The previous chapters in this book are devoted to the discipline and creativity required to strategically position a brand and a portfolio of brands for success in a rapidly changing and hyper-connected marketing ecosystem.

It is equally critical to apply the same level of discipline and creativity to the orchestration and implementation of the brand platform. As Phil Marineau, former CEO of Levi’s, taught his teams, “You will be more successful if you get the strategy 80 percent correct and the execution 100 percent correct than getting the strategy perfect and executing at only 80 percent.”1

This chapter will focus on why strong leadership of brand implementation is so important. We will look at pitfalls to avoid and consider a framework for driving brand implementation.

Leadership, Implementation, and Branding

A company cannot sustain a strong brand image, let alone be agile in the marketplace, unless marketing leaders focus on and anticipate potential implementation issues during the development of brand strategy. Senior leaders must communicate an implementation-friendly strategy that inspires cross-functional collaboration. Too many strategies are overly elegant and complex, which can deprive the initiative of focus. This in turn can lead to unwieldy and suboptimal execution. Simply put, if employees across the organization don’t understand the brand positioning, it will be impossible to bring it to life.

Many brand impressions are created by the actions of frontline employees, who often have the greatest impact on defining a brand. The absence of strong implementation practices can result in frontline actions that create consumer confusion, or worse yet, negatively impact brand equity. Even the greatest brands experience brand implementation and orchestration issues.

Starbucks is one such example. The company is regarded by many as one of the great brands of our time. In April 2018, however, a Starbucks employee called the police when two African-American men refused to leave the store (they were waiting to meet a friend). The police eventually arrested the two men, who were indeed just waiting for a friend. The incident received wide coverage in the media, and people pointed to it as an example of racism in the United States. A video of the scene was viewed on social media more than 10 million times.2 While Starbucks executives strived to create a brand built on inclusiveness and progressive values, the actions of one employee did enormous damage.

Although a great deal was written about how Starbucks managed this crisis, very little was written about how the brand was being governed, or not governed, when the store manager made the decisions that prompted the crisis. Despite the fact that the brand was firmly established as a “third place” to work (in addition to home and the workplace) or enjoy leisure time, decisions about whether noncustomers could use the seating and restrooms without making a purchase were left up to store managers. On one hand, this was a laudable commitment to delegation and trust in frontline management. On the other hand, it was an inherently risky business practice for the brand.

Of course, this begs the question of what organizational function, and what level of that function, should have been responsible for anticipating a potential implementation issue such as this. Clearly, many internal stakeholders had a role in this situation and might claim ownership of issues ranging from store operations to social responsibility to marketing, and potentially more. In the end, this was a brand implementation and orchestration issue well before it was a crisis. The lesson is that the chief branding officer in an organization (most likely the CMO) must be tightly aligned with operations on the brand promise and how that promise should play out in customer interactions.
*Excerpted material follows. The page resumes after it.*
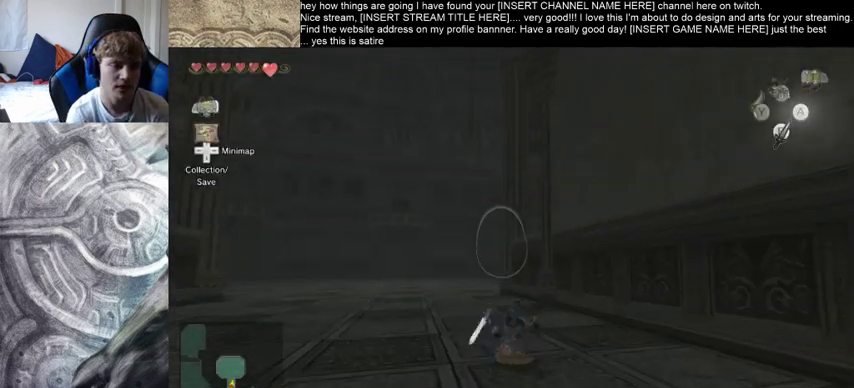
{"buttons": [], "left_stick": "up", "right_stick": "center", "events": []}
United Airlines was dealt a similar blow when employees summoned police to remove a passenger from a plane. Video clips of the incident, where the man was literally dragged from his seat and was injured in the process, were shocking.3 Domino’s faced a similar crisis when bored store workers filmed a video showing them putting cheese up their nose and putting nasal mucus on a pizza.4 Of course, implementation isn’t always a problem. At times, employees dramatically enhance a brand with efforts that go above and beyond normal expectations.
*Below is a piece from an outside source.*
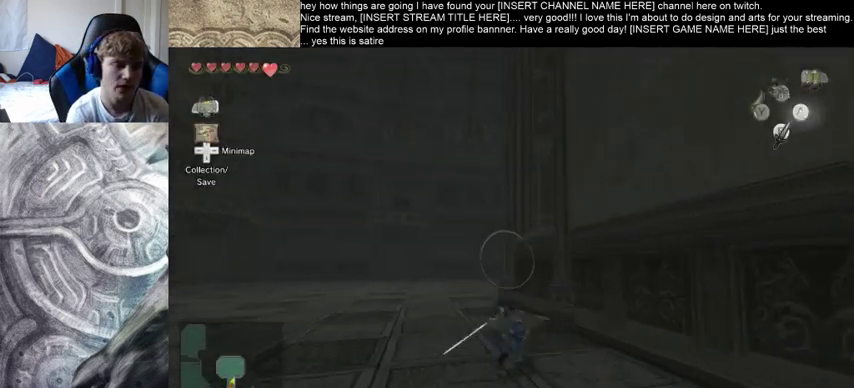
{"buttons": [], "left_stick": "up", "right_stick": "center", "events": []}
Internal implementation is all too often overlooked in the branding process, as agencies and executives craft a strategy for positioning a product and then declare the branding challenges solved. The subject has certainly received scant academic attention. The Harvard Business Review Press search engine returned only 67 citations for brand strategy implementation, but 1,720 citations for brand strategy creation.

So why doesn’t implementation receive the attention it deserves? Formulating strategy can highlight original and often brilliant ideas that are inspiring and instructive. Implementation, done well, is often the result of an organization doing what it knows how to do in an aligned and sequenced orchestration. Implementation reflects “how we get things done around here,” and is more likely the result of observational learning and oral history, supported by established mechanisms to bridge functional silos. Institutional memory, in other words, is presumed to carry the day. It is therefore easy but incorrect for implementation to be seen as entirely idiosyncratic to an organization as opposed to a generalizable, transferable skill.

Pitfalls in Brand Strategy Implementation

Several common pitfalls can hinder brand strategy orchestration and implementation.

First, senior management’s commitment is a must. If senior executives are not fully on board, it will be hard or impossible to bring a brand strategy to life. Implementation will inevitably consume significant resources and will very likely require a struggle against ingrained practices and organizational inertia. Brand strategy implementation is by definition a cross-functional, enterprise-wide effort. Senior management support will be necessary to help align the organization to sustain a strategy across all customer touchpoints in an organization.

Second, the brand strategy must be implementation friendly. All too often, brand leaders create elaborate, complex frameworks that are difficult or impossible for frontline employees to understand. If a brand platform isn’t clear and direct, it won’t be implemented. Marketing language sometimes plays a bigger role than customer and employee language, which inevitably leads to problems.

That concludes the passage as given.